Here's how I found the first 15 or so values. (terminology note: when I say a group is (x,y,z), that means the group must contain those numbers, but we don't know in what order yet)

1. The bottom left cell is 9.
2. The "22" group in the upper-left can be either (5,8,9) or (6,7,9). There is a nine either way, which can only go in the cell not in the leftmost column.
3. In the bottom-right box, the 9 and 19 and 13 groups add up to 41. A box must sum up to 45, so the bottom cell of the "9" group must be 4.
4. In the right box, the 26 and the 13 and the 9 (minus 4) add up to 44, so the bottom right cell of the "20" group must be 1.
5. Not counting the "9" group, the groups in the top-left and middle-left boxes add up to 86. So the left cell of the "9" group must be 4, and the right cell must be 5.
6. In the upper-right box, the "15" group can be (8,7) or (9,6). But 9 is already taken in this row, so it must be (8,7).
7. In the topmost row, 9,8, and 7 are taken, so the upper left cell must be 6, and the cell below it must be 7.
8. In the bottom-right box, the "13" group can be (4,9) or (5,8) or (6,7). But 9 is already taken in that box; and 6 and 7 are already taken in the leftmost column. So the "13" group must be (8,5).
9. In the bottom-middle box, the "23" group must be (6,8,9).
10. In the bottom-left and bottom-middle boxes, 13 and 11 and 9 and 3 and 12 and 7 and 12 add up to 67. So the lower portions of the "11" and "23" groups must sum to 23. So the upper portions must sum to 11. The top cell of "23" can only be 6, 8, or 9, so the top cell of "11" can only be 5, 3, or 2, so the bottom cell of "11" can only be 6, 8, or 9. But 8 is already taken in that row.

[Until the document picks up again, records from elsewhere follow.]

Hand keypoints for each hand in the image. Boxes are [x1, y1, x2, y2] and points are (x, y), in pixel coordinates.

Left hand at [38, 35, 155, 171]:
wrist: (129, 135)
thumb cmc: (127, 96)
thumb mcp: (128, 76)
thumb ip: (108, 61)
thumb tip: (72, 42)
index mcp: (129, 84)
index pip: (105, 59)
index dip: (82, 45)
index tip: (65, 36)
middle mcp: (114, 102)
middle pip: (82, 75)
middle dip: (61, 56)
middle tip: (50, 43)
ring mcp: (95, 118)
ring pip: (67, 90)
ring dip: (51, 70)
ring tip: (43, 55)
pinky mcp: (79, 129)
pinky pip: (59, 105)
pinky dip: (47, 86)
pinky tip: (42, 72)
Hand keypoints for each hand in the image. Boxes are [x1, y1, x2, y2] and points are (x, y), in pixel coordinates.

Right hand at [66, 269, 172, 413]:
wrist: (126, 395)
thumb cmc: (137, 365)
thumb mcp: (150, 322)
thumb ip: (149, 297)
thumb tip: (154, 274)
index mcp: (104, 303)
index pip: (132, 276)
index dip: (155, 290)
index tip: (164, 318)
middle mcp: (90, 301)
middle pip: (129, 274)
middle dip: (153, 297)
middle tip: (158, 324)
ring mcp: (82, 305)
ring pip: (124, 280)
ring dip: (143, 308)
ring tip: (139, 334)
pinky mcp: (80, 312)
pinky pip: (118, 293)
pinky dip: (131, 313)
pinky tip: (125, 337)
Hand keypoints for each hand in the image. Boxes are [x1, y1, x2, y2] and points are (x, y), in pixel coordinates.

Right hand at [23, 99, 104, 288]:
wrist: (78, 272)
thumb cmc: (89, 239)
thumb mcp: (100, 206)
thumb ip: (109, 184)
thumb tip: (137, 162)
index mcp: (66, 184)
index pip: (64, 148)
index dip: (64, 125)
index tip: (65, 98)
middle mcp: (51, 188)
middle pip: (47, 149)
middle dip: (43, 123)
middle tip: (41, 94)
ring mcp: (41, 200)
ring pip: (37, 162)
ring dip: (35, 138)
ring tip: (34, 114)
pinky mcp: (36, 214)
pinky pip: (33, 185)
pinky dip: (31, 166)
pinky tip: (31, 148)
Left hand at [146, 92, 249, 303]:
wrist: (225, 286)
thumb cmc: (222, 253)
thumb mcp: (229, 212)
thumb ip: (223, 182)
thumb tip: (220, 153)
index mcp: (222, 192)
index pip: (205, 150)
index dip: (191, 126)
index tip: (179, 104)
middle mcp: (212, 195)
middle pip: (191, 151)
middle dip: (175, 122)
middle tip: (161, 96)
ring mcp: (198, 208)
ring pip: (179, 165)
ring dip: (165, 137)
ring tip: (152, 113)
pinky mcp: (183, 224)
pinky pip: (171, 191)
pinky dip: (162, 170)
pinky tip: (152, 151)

Therefore, the top cell of "23" can't be 8. The middle cell of "23" can't be 8 either, so the bottom cell of "23" must be 8.
11. The top cell of "23" can't be 9, so its middle cell must be 9. So the top cell is 6.

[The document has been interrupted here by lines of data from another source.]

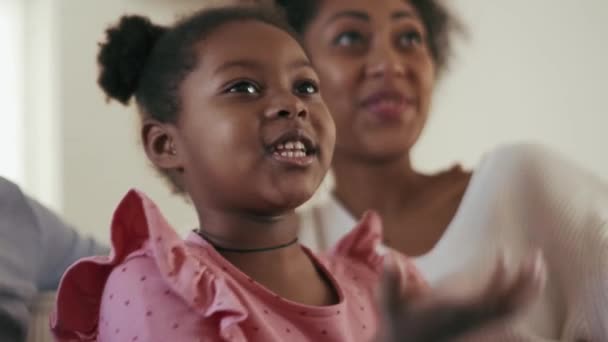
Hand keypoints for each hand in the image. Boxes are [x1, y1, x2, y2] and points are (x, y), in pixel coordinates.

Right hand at [377, 251, 545, 341]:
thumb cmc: (399, 323)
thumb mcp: (390, 303)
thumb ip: (391, 281)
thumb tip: (391, 259)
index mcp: (455, 314)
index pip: (486, 299)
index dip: (499, 279)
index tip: (504, 254)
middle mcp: (472, 320)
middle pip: (509, 307)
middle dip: (525, 284)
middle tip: (536, 257)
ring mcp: (478, 323)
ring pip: (513, 310)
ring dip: (529, 288)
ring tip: (536, 263)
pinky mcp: (480, 323)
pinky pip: (508, 311)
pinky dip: (520, 295)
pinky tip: (518, 274)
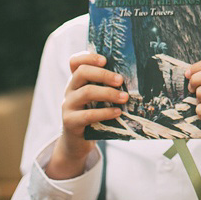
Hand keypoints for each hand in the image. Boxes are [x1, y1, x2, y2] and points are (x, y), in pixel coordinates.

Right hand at [46, 52, 127, 179]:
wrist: (77, 142)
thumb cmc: (93, 116)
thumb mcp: (97, 99)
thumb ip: (106, 87)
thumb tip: (132, 78)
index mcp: (76, 81)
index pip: (75, 61)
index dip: (88, 57)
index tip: (105, 60)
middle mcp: (69, 90)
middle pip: (82, 72)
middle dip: (103, 74)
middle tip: (120, 80)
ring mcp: (68, 105)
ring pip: (86, 92)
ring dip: (108, 93)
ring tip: (124, 97)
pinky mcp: (70, 122)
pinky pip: (88, 115)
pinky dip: (105, 112)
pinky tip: (117, 112)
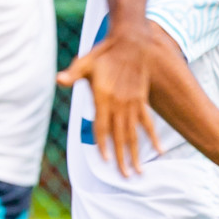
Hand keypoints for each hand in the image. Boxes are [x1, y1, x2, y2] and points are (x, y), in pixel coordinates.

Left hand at [58, 31, 156, 176]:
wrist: (132, 41)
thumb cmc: (106, 51)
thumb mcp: (86, 61)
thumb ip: (74, 73)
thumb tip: (60, 80)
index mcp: (105, 97)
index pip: (103, 127)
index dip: (104, 145)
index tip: (106, 161)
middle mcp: (120, 104)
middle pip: (121, 136)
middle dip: (122, 158)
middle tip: (127, 176)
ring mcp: (133, 104)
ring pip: (135, 134)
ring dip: (136, 154)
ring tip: (138, 171)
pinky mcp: (142, 101)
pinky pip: (148, 124)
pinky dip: (153, 138)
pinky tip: (159, 151)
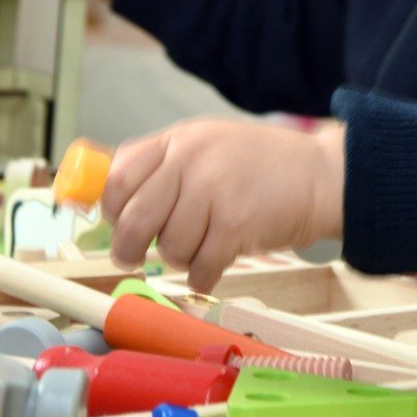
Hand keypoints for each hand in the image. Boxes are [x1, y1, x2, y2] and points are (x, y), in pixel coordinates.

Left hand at [102, 119, 345, 290]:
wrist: (321, 175)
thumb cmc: (260, 166)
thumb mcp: (206, 145)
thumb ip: (159, 164)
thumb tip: (95, 190)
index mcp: (179, 140)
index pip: (120, 176)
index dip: (113, 208)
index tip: (120, 222)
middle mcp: (192, 161)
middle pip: (135, 219)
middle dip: (129, 248)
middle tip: (134, 257)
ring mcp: (215, 192)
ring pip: (170, 248)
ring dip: (182, 258)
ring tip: (203, 245)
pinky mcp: (236, 225)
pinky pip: (200, 268)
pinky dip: (203, 276)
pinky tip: (216, 264)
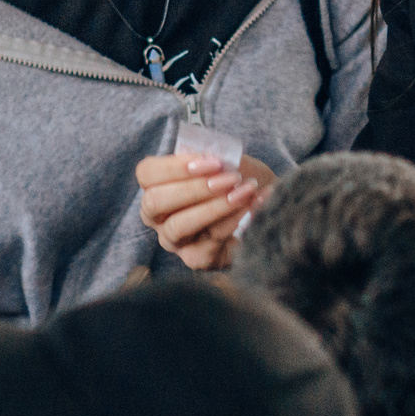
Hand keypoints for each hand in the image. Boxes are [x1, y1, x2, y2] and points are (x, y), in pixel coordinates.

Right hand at [136, 153, 269, 271]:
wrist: (267, 206)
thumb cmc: (238, 179)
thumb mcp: (227, 162)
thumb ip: (215, 157)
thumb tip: (212, 157)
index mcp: (157, 186)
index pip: (147, 173)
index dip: (176, 165)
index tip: (213, 162)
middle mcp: (158, 217)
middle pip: (155, 201)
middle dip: (194, 188)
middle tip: (231, 178)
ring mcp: (174, 241)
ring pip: (180, 225)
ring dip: (216, 206)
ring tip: (246, 191)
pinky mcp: (196, 259)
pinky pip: (209, 241)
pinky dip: (236, 220)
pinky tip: (255, 205)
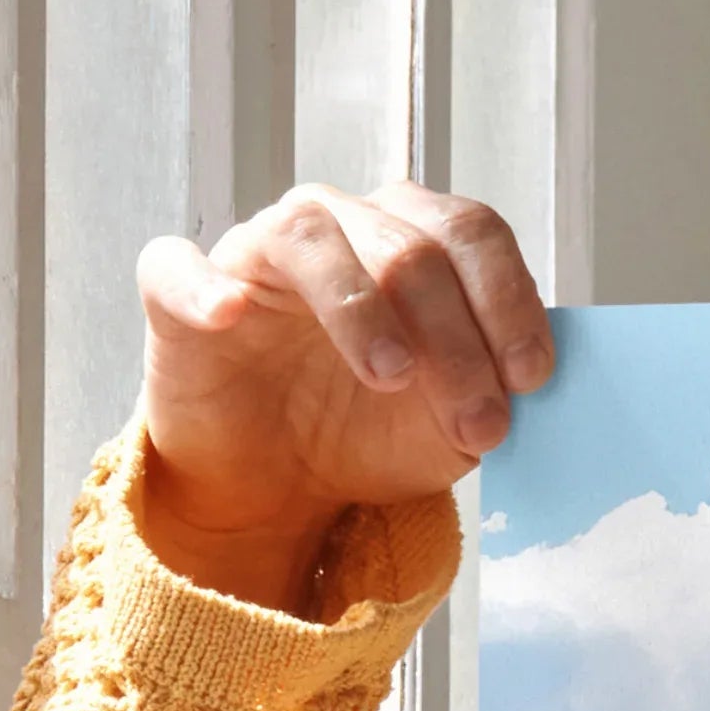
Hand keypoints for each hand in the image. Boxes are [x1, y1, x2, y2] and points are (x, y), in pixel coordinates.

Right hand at [132, 184, 551, 612]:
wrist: (279, 484)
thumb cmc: (367, 432)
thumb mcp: (451, 426)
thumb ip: (491, 393)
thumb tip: (526, 383)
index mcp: (412, 241)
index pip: (471, 234)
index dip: (508, 299)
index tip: (530, 378)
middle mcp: (339, 227)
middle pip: (408, 246)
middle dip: (456, 340)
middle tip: (478, 422)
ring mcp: (257, 252)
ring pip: (310, 237)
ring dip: (361, 308)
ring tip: (392, 376)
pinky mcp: (180, 293)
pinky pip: (178, 267)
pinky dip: (204, 286)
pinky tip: (230, 315)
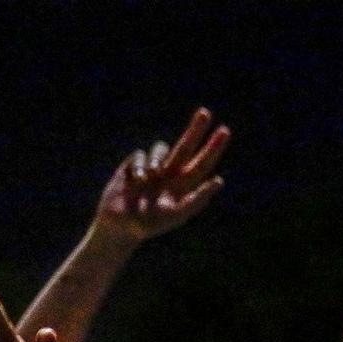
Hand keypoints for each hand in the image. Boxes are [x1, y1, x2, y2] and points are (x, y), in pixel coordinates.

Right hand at [93, 108, 230, 245]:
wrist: (119, 226)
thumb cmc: (149, 225)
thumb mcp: (176, 215)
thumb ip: (198, 199)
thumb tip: (219, 180)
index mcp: (183, 185)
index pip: (202, 163)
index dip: (213, 147)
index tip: (224, 130)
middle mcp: (169, 173)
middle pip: (186, 146)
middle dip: (195, 129)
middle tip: (205, 113)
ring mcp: (151, 168)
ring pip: (160, 148)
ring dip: (157, 158)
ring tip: (149, 176)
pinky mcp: (133, 165)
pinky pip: (140, 154)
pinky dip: (139, 166)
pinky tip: (135, 181)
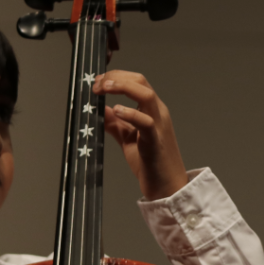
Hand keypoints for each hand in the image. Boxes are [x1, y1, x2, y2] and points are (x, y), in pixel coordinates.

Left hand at [92, 71, 187, 199]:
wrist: (166, 187)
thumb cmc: (150, 163)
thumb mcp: (128, 139)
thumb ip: (116, 124)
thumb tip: (102, 110)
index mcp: (151, 110)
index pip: (136, 82)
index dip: (116, 77)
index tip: (97, 81)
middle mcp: (158, 113)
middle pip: (141, 82)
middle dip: (117, 77)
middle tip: (97, 84)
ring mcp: (159, 125)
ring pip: (146, 95)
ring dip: (123, 87)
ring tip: (105, 88)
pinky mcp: (155, 141)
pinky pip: (146, 122)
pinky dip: (130, 113)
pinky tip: (116, 111)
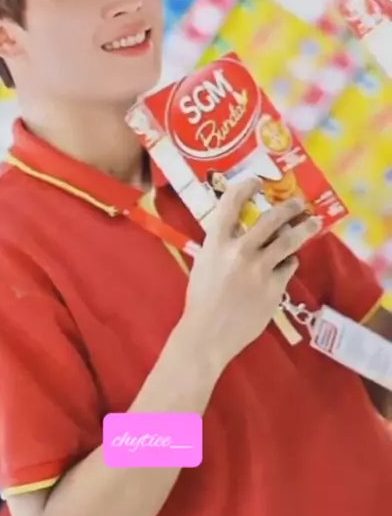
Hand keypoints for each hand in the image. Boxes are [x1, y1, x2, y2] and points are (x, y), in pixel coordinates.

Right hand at [182, 178, 320, 375]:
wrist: (208, 333)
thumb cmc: (201, 298)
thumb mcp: (204, 261)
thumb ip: (222, 243)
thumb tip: (240, 228)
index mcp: (216, 242)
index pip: (231, 203)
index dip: (246, 187)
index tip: (257, 182)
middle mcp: (240, 251)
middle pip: (270, 219)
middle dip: (288, 207)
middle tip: (298, 202)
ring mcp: (259, 270)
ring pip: (289, 241)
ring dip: (304, 228)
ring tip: (313, 222)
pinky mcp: (274, 288)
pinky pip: (289, 267)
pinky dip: (290, 262)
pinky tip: (288, 262)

12. The "11" group's top cell is 5 and its bottom cell is 6.
13. In the bottom-middle box, the lower "12" group must be, from left to right, 7 and 5.

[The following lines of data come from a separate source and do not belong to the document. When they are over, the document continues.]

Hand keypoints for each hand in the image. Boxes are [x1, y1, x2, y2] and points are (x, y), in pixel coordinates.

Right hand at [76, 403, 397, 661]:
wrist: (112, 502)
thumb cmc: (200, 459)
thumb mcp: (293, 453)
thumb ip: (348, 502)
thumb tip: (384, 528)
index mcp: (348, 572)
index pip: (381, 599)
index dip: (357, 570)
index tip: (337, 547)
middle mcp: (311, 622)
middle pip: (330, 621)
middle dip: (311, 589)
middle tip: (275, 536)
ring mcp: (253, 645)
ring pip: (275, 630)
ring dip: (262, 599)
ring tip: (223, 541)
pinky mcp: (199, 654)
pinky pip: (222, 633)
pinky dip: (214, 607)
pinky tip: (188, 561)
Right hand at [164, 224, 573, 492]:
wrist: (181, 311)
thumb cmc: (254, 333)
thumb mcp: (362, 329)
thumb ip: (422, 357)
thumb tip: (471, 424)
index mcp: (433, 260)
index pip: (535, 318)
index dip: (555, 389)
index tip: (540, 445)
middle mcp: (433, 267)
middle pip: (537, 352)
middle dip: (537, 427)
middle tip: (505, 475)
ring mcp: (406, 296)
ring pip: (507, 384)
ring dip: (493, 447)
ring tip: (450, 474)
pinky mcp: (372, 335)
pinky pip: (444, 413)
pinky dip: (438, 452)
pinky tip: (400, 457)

14. The "7" group straddling the bottom-middle and bottom-left boxes must be (3,4). 4 is already taken in the third column from the left, so the left cell is 3 and the right cell is 4.

Answer 2

I think this is the same as Kevin's solution, and I followed similar steps, except I've been doing too much Kenken recently and initially forgot that the cages (sum groups) are also forbidden repeated digits, so I didn't fill the "9" in the top-left 22-cage immediately.

I didn't find it a particularly hard "killer" puzzle.